* **Task goal**: Print what the records say exactly, and omit the pictures.

* **Collected data**:
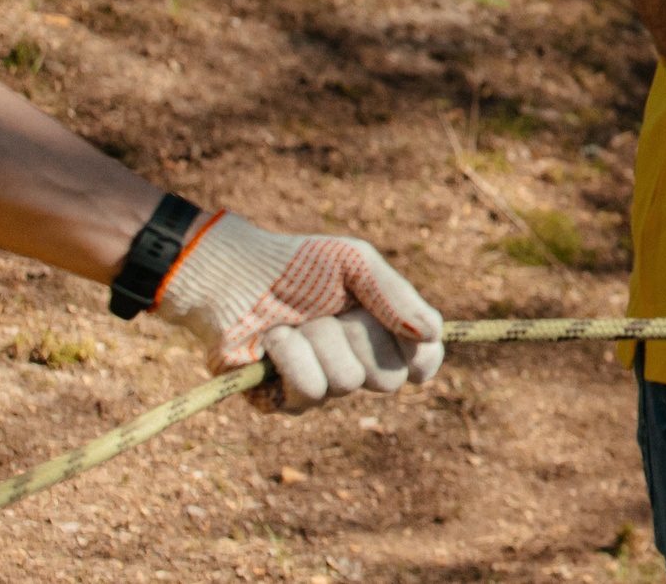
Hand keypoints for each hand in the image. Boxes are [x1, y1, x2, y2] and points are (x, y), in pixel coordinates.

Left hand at [153, 212, 443, 412]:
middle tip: (335, 312)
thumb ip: (397, 296)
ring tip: (296, 321)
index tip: (418, 346)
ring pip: (347, 382)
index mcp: (382, 330)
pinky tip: (273, 340)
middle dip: (362, 338)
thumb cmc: (297, 265)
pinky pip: (309, 391)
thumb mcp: (356, 263)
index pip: (423, 361)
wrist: (231, 276)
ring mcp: (323, 384)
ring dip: (319, 342)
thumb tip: (433, 335)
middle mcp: (357, 362)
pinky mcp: (286, 402)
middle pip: (389, 378)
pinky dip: (291, 356)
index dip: (424, 359)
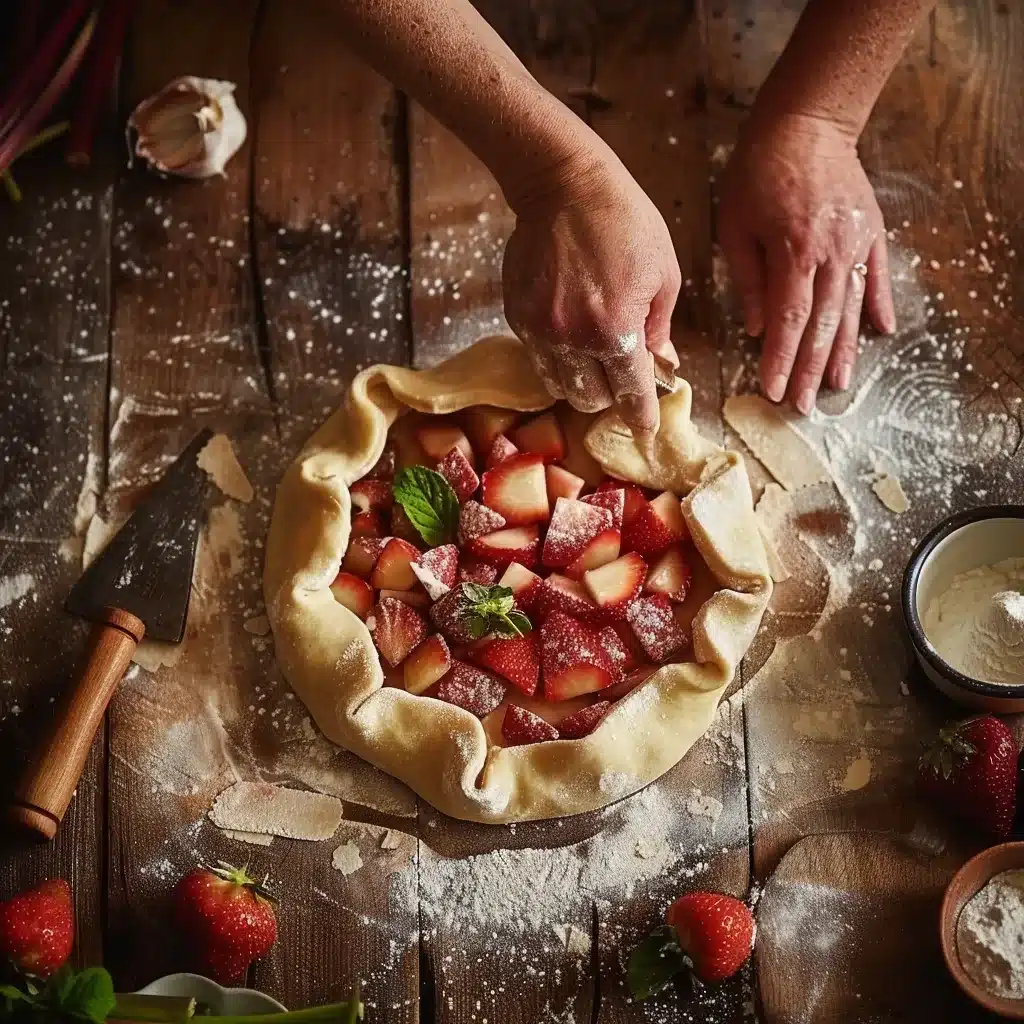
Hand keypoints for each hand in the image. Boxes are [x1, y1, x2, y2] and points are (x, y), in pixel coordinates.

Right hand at [502, 154, 680, 432]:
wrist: (562, 184)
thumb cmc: (623, 221)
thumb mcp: (663, 272)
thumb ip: (659, 327)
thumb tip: (660, 364)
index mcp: (615, 329)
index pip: (630, 392)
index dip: (641, 414)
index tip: (646, 426)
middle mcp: (573, 338)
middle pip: (590, 400)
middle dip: (610, 394)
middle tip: (622, 374)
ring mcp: (539, 330)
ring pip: (560, 386)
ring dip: (581, 382)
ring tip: (594, 356)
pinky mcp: (518, 317)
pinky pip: (539, 358)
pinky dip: (558, 358)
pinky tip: (571, 331)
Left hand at [718, 113, 895, 413]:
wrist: (807, 123)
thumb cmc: (759, 172)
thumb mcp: (735, 225)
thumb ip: (747, 279)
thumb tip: (754, 327)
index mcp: (794, 252)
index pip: (789, 319)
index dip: (780, 358)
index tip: (772, 389)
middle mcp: (831, 253)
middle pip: (823, 324)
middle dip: (810, 368)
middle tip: (802, 404)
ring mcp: (856, 243)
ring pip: (851, 308)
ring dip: (846, 350)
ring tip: (839, 385)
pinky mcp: (871, 231)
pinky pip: (877, 276)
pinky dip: (879, 305)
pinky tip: (881, 332)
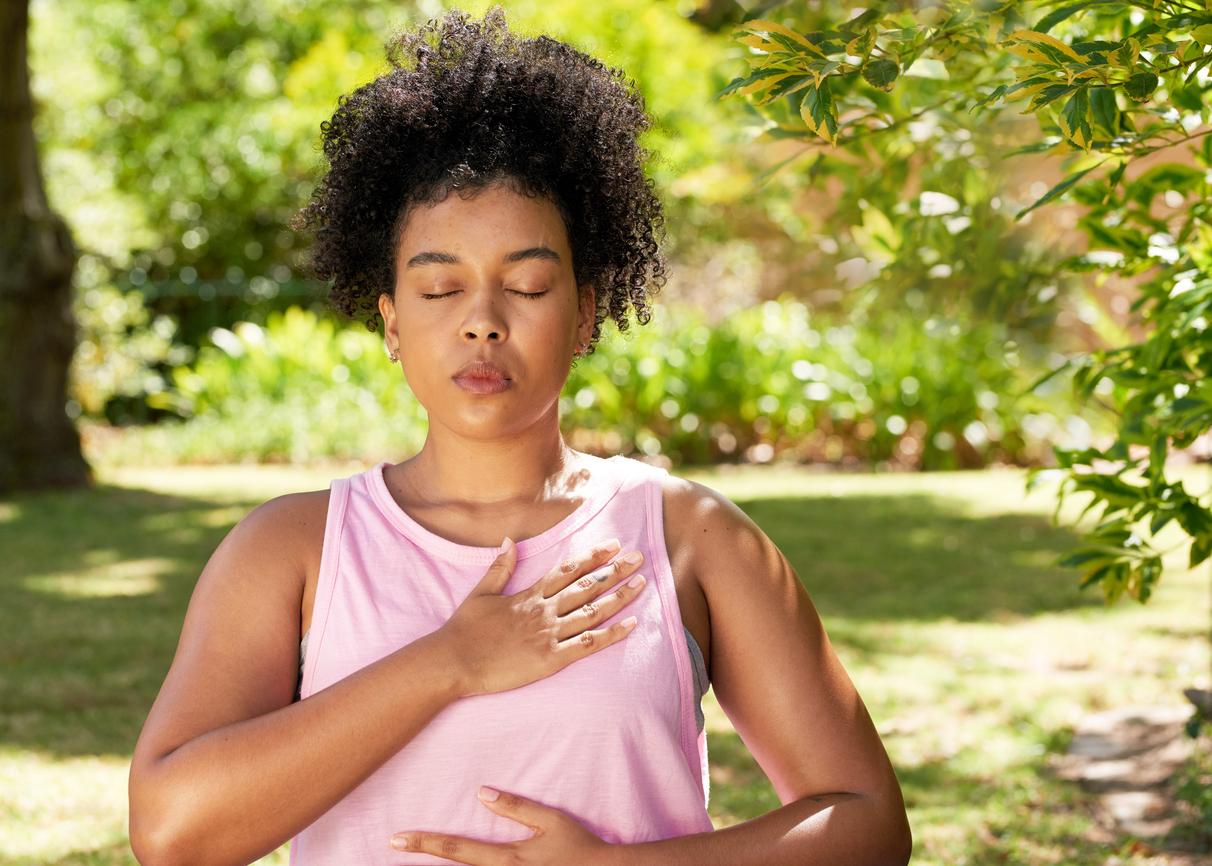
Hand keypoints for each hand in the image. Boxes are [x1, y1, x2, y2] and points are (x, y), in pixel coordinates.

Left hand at [390, 786, 615, 865]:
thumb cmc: (579, 846)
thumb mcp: (551, 820)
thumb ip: (516, 807)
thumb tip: (481, 792)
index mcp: (507, 858)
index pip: (457, 850)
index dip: (425, 843)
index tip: (397, 839)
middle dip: (420, 861)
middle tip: (392, 848)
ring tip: (408, 863)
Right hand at [437, 537, 648, 696]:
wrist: (453, 662)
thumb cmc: (464, 630)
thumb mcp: (481, 592)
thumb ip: (499, 567)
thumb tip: (509, 539)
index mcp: (529, 594)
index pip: (568, 569)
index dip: (593, 556)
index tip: (613, 545)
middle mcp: (544, 610)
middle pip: (587, 586)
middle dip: (615, 570)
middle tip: (639, 557)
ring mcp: (549, 634)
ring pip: (592, 611)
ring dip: (619, 596)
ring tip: (642, 584)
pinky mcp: (550, 659)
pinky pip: (588, 645)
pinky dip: (611, 634)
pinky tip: (630, 624)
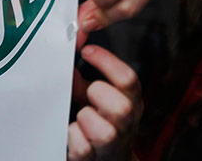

* **Exercise solution**:
Hand keypoints for each hand in the image. Boxes are [x1, y1, x2, y2] and points are (x, y), in pixel coordinates.

Left hand at [153, 212, 443, 412]:
middle tip: (335, 312)
thumb ip: (397, 296)
ring tip: (296, 321)
index tip: (418, 346)
ring pip: (347, 382)
index mcp: (382, 330)
pinky tip: (273, 340)
middle dip: (362, 338)
thumb cmc: (297, 265)
pinky pip: (309, 391)
thumb mcp: (356, 263)
index pip: (423, 361)
wrist: (231, 276)
ring mcp: (323, 384)
ring dip: (319, 342)
thumb tip: (433, 335)
middle mcp: (357, 362)
pinky mcp: (286, 402)
middle pip: (389, 378)
pinky dip: (291, 356)
index dip: (424, 359)
Hand keypoints for each hand in the image. Boxes are [x1, y1, x2, y2] and points are (x, y), in pixel coordinates.

Right hand at [502, 154, 680, 432]:
wrist: (562, 184)
thumb cmc: (623, 221)
thumb mcp: (663, 272)
thumb ip: (659, 327)
thumb tip: (660, 364)
index mcp: (615, 329)
index pip: (630, 392)
index dip: (641, 414)
index tip: (646, 426)
middle mcp: (573, 338)
middle pip: (590, 400)
middle dip: (610, 394)
middle tip: (622, 374)
ring mcp: (539, 330)
ring pip: (560, 386)
ring dip: (581, 382)
ring tip: (594, 356)
pinky mcp: (518, 317)
pinky pip: (539, 358)
pinky dip: (558, 358)
pinky tip: (571, 331)
Left hand at [718, 113, 895, 413]:
wrist: (807, 123)
thumb cmc: (759, 172)
thumb mcp: (735, 225)
thumb ip: (747, 279)
thumb tip: (754, 327)
index mcp: (794, 252)
index pip: (789, 319)
index dip: (780, 358)
index tip: (772, 389)
middle mcp: (831, 253)
middle pip: (823, 324)
middle dip: (810, 368)
middle tip: (802, 404)
ring mcp: (856, 243)
ring pip: (851, 308)
ring dip: (846, 350)
ring tip: (839, 385)
pinky mcp: (871, 231)
pinky pip: (877, 276)
pinky dip: (879, 305)
pinky tip: (881, 332)
Hand keypoints for each hand in the image. Boxes are [x1, y1, x2, y2] and points are (x, y), in pixel coordinates.

Left hand at [390, 786, 615, 865]:
thumb cmc: (579, 846)
thumb mcp: (551, 820)
thumb ip: (516, 807)
thumb tip: (481, 792)
index mcp: (507, 858)
index pip: (457, 850)
index dip: (425, 843)
index tip: (397, 839)
middle dip: (420, 861)
middle tip: (392, 848)
ring tip: (408, 863)
Right hand at [437, 537, 648, 696]:
wrist: (453, 662)
thumb cmc: (464, 630)
thumb mcp: (481, 592)
thumb ip: (499, 567)
thumb tip: (509, 539)
index mcp: (529, 594)
index pip: (568, 569)
index dip: (593, 556)
index tip: (613, 545)
middle mcp: (544, 610)
middle pip: (587, 586)
middle dip: (615, 570)
middle tip: (639, 557)
ring mcp: (549, 634)
ring pip: (592, 611)
ring dip: (619, 596)
ring tip: (642, 584)
pinky mcp: (550, 659)
pinky pip: (588, 645)
pinky dip: (611, 634)
pinky tip: (630, 624)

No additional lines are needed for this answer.